Despite a sense of progress, it feels like the glory days where content marketing was untouchable are over (according to Gartner we’re in the “Trough of Disillusionment” so things can only go up from here) and business leaders are starting to demand a much deeper understanding of what success looks like. On top of this, customers expect more; high quality content and brand consistency are hygiene factors as the competition for attention reaches unprecedented levels. Which is why it is baffling to think that only 58% of us create content for our audience versus for our brand.
Note: all data reflect the percentage of Australian marketers who use these tactics and channels
1. Generosity and selflessness are the secret sauce for audience development.
Where once content marketers were completely obsessed with social media - and you could argue we still are as social media posts rank as the top content format – we’ve finally caught on to audience development. I've always said it's not sustainable to build an empire on rented land. This year most people agree. There has been a major increase in brands building their own audiences (up to 85% this year from 69% in 2017) which is likely to be influenced by the continued shift towards “a pay to play” model in social networks and ad-blocking in digital platforms.
The challenge for marketers is going to be keeping these “owned” audiences genuinely engaged. If you're a content marketer wanting to stand out, be relevant, or loved, focus on quality over quantity. And, be sure you have a considered contact strategy that captures people in moments that matter or at a frequency that isn't creepy. Very simply, give people content they want when they want it. The moment your email newsletter becomes a chore, or your magazine is a marketing brochure, it might be time to book yourself a holiday and reboot.
"Very simply, give people content they want when they want it."
2. Focus your efforts and measure what matters.
There's increased expectation on results and scale but 79% of Australian marketers remain challenged by the content creation process and 41% say they don't know how to measure genuine return on investment. Perhaps this has something to do with the fact that 42% of content marketing is managed by a small or one person team – no doubt run off their feet trying to be all things to all people.
My advice to marketers is to keep things simple: articulate a plan that is built from customer insight married to the core competency of your brand and don't deviate from this position. Do one thing really well. It also pays to find a technology that brings the plan to life - whether they solve workflow or distribution challenges - but don't get swept up with all the bells and whistles that you'll probably never use. Finally, be patient. Content marketing is a long play and a lot like fishing: if you want to catch the big fish, you have to put in the time. As tempting as it is, don't measure long term success by short-lived campaigns.
"Content marketing is a long play and a lot like fishing: if you want to catch the big fish, you have to put in the time."
3. Look left and right: the difference between you and the next brand is what you see.
More marketers than not set themselves up to fail. Well perhaps not intentionally, but 43% certainly haven't documented a content marketing strategy. And, only 37% of content marketers craft content based on specific points of the user journey.

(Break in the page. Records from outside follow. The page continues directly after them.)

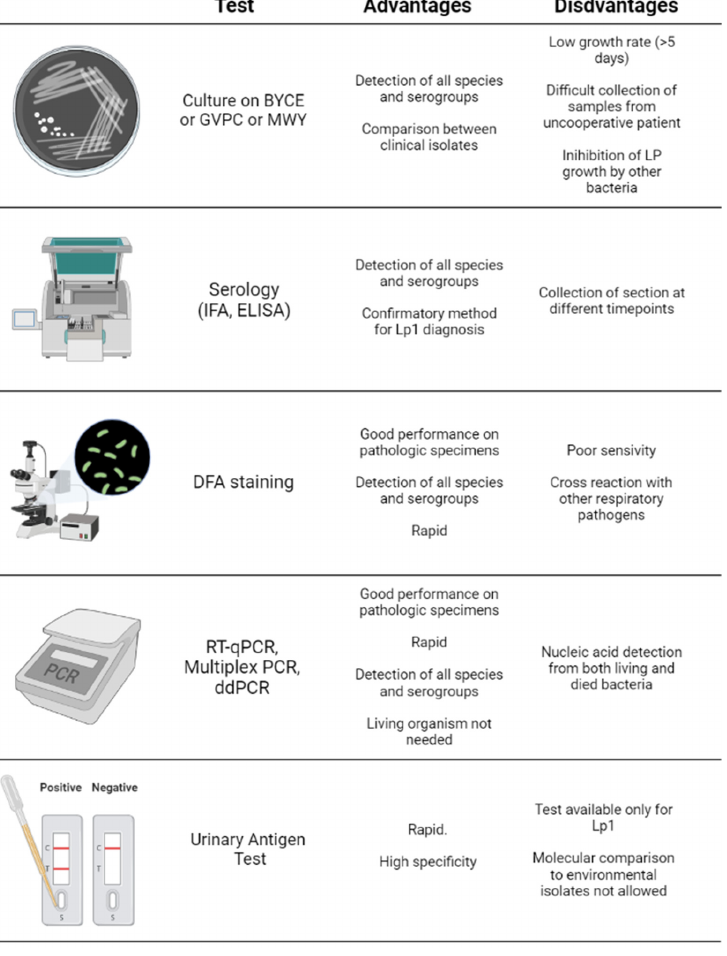
Figure 2. Advantages and pitfalls of the culture, serological and molecular methods for the diagnosis of legionellosis.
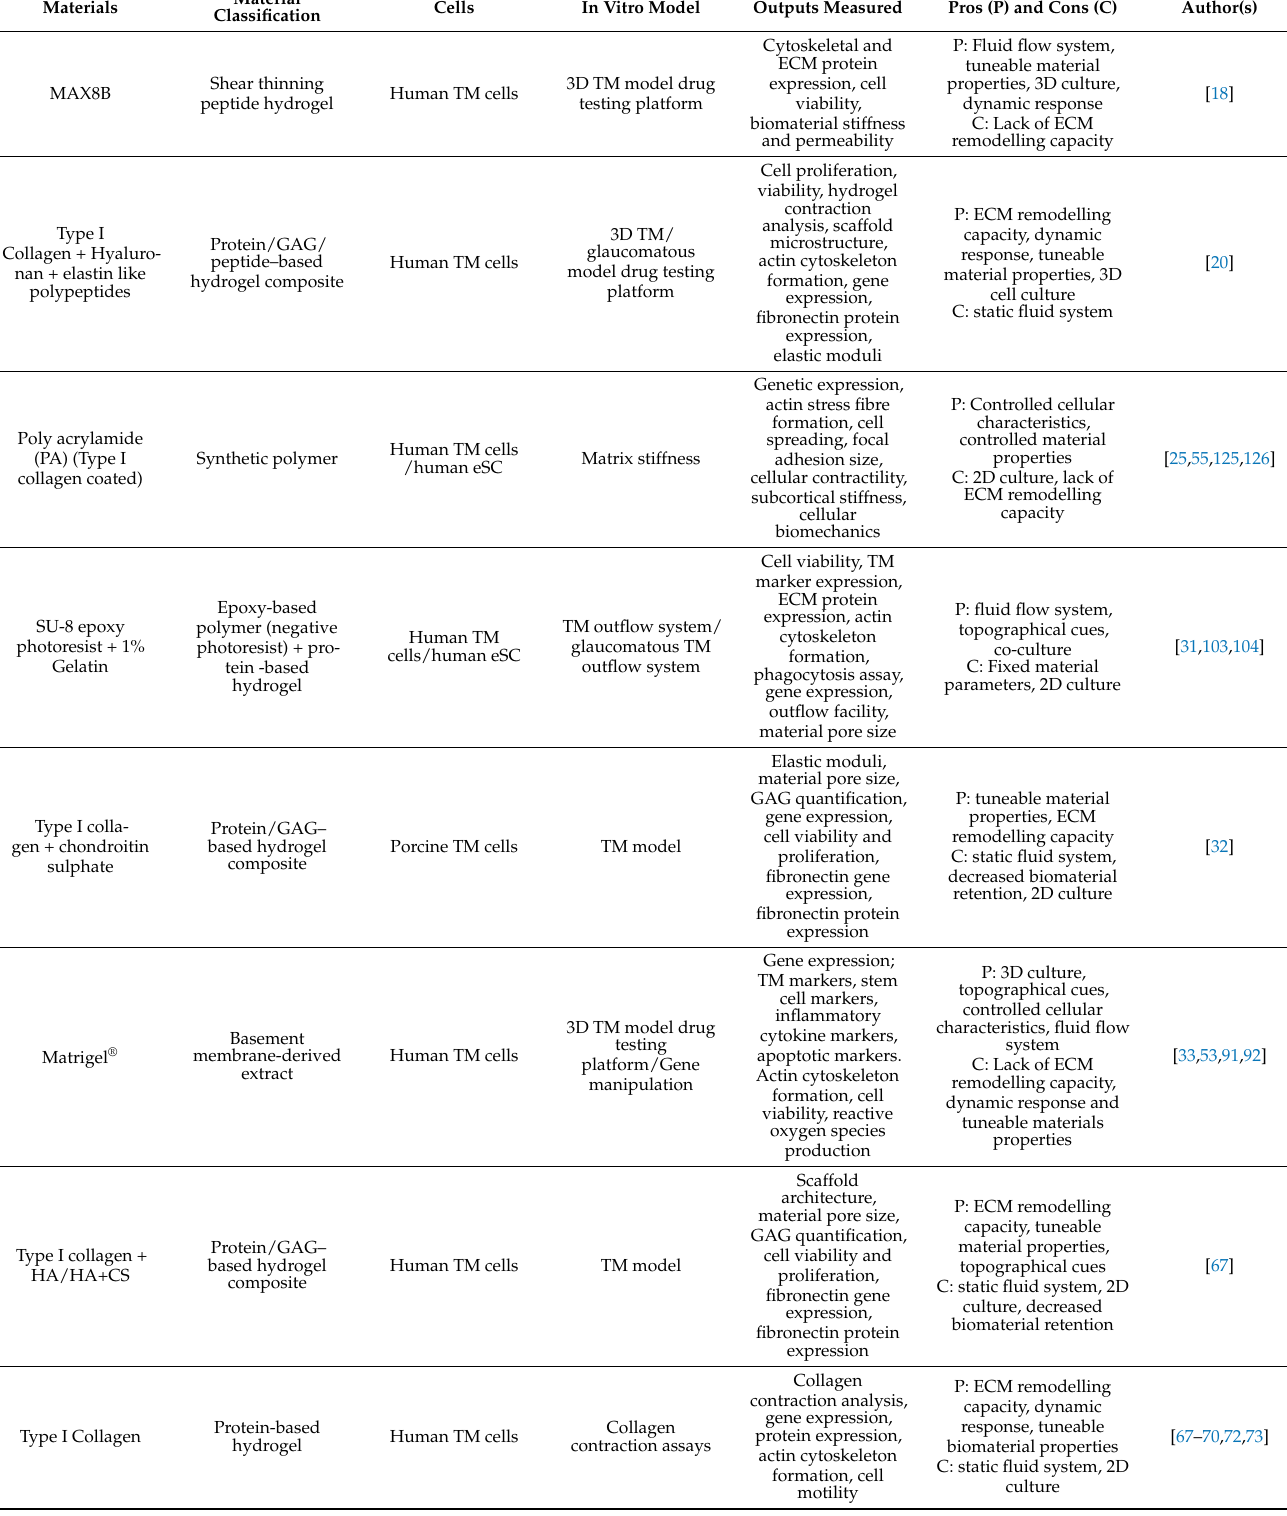
Table 1. Biomaterial applications for in vitro TM and eSC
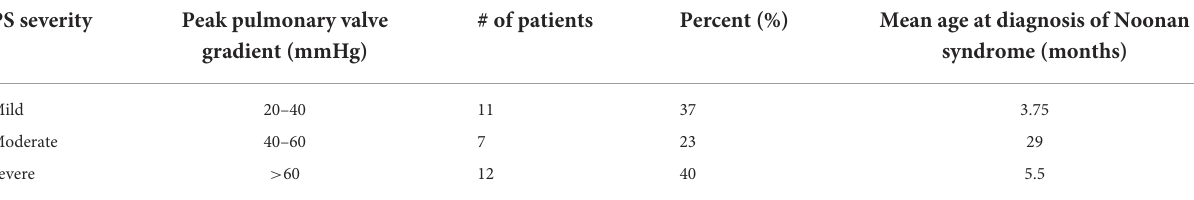
TABLE 3 Pulmonary stenosis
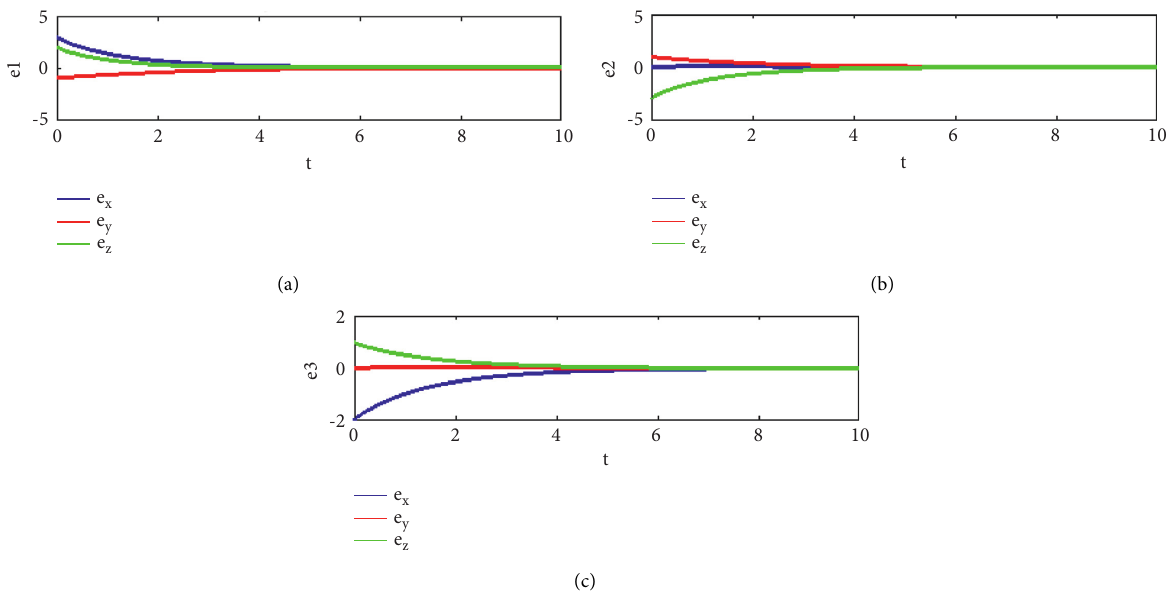
Figure 2: The error trajectories of leader and agents with c � − 0 . 1 in Example 1. (a) The error trajectories of v0 and v1. (b) The error trajectories of v0 and v2. (c) The error trajectories of v0 and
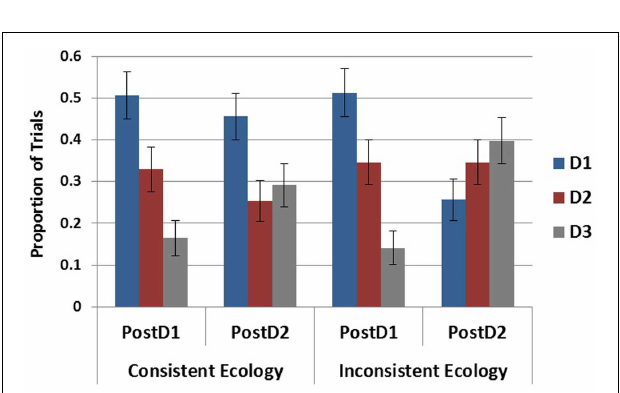
FIGURE 8 | Proportion of generation for each disease within the SbS condition following S1 and S2. Error bars represent standard errors of the mean.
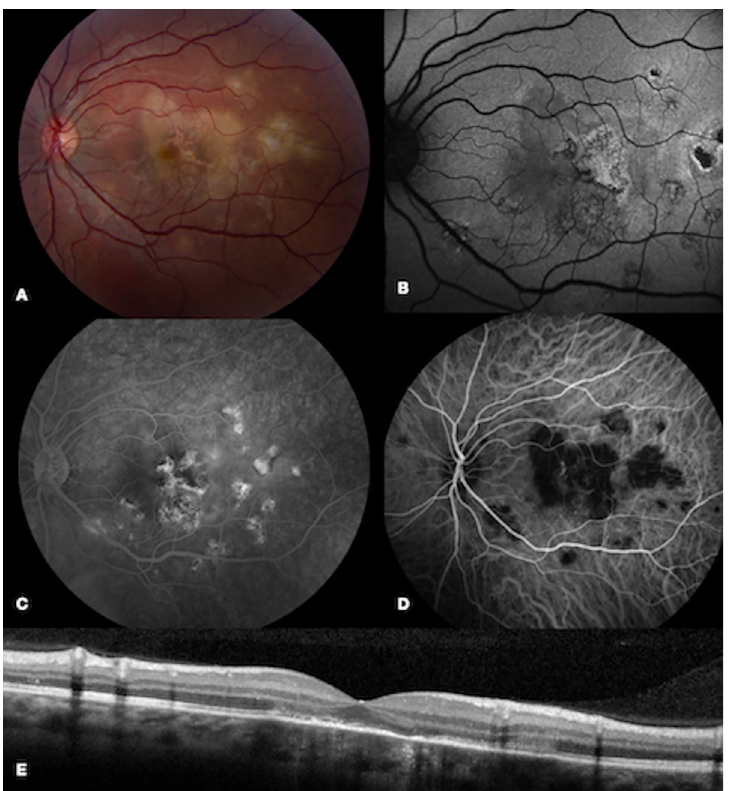
Fig 3. Multimodal imaging during a recurrence of inflammation in patient 5. Fundus photos of the left eye in patient 5 demonstrated multiple new cream-colored lesions near the fovea (A). FAF (B) showed stippled mixed hyperautofluorescent and hypoautofluorescent lesions and FA (C) revealed late hyperfluorescence. ICG (D) demonstrated hypocyanescent lesions that corresponded to the clinically visible lesions. OCT (E) displayed areas of IS-OS disruption.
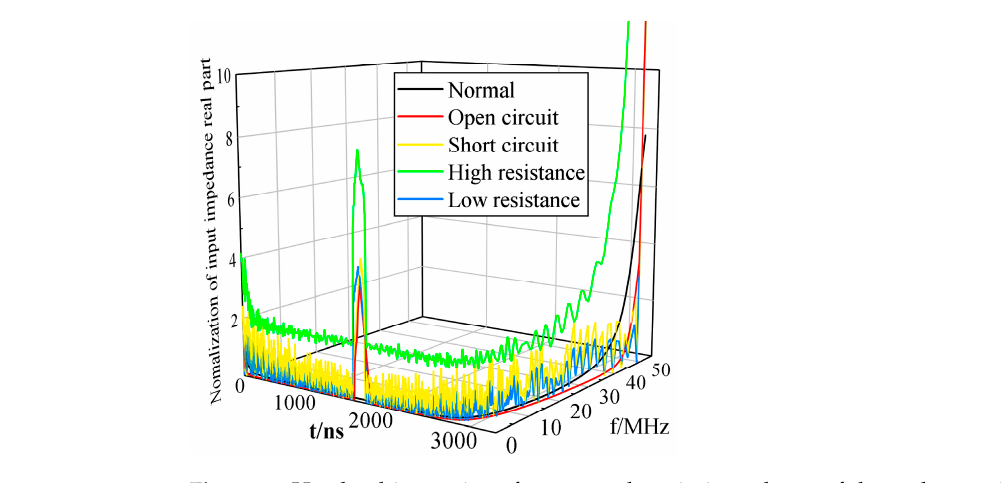
Table 2. Part of the sample database.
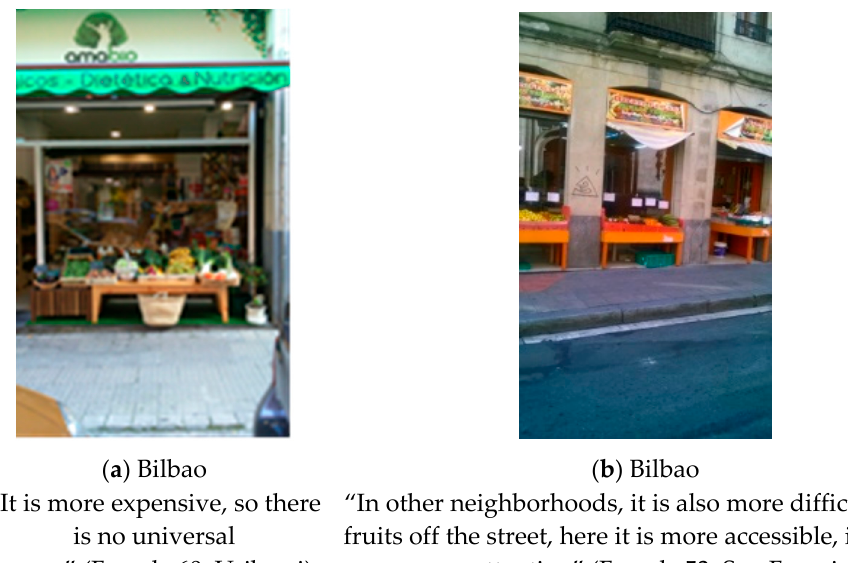
Figure 6. ( a ) Photograph made in Bilbao: “Ecological store”. Category: Original food recovery. Theme: Healthy eating habits; ( b ) Photograph made in Bilbao: “Fresh vegetables”. Category: Restaurants for the neighborhood. Theme: Healthy eating habits.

This means there are a lot of us who are not only wasting money but we're doing our brands and the industry a disservice. It's alarming that the same people who probably wouldn't buy the weekly groceries without a list, or build a house without a blueprint, will launch into content marketing feet first. Content marketing plans don't have to be dense, but they need to be smart. That's why I like our simple “Think, Create, Evaluate”' philosophy at Hardie Grant.
And remember, content plans are living, breathing things that should evolve as we learn and adapt. While the industry is moving at speed, like many things in business you're better to take a moment and put in the time to look left and right, understand what your customers need, and be a fast follower, than expand an already stretched operation because “everyone else is doing it”. At the end of the day, being active isn't the same as being effective: we need to do less, but better.
"Being active isn't the same as being effective."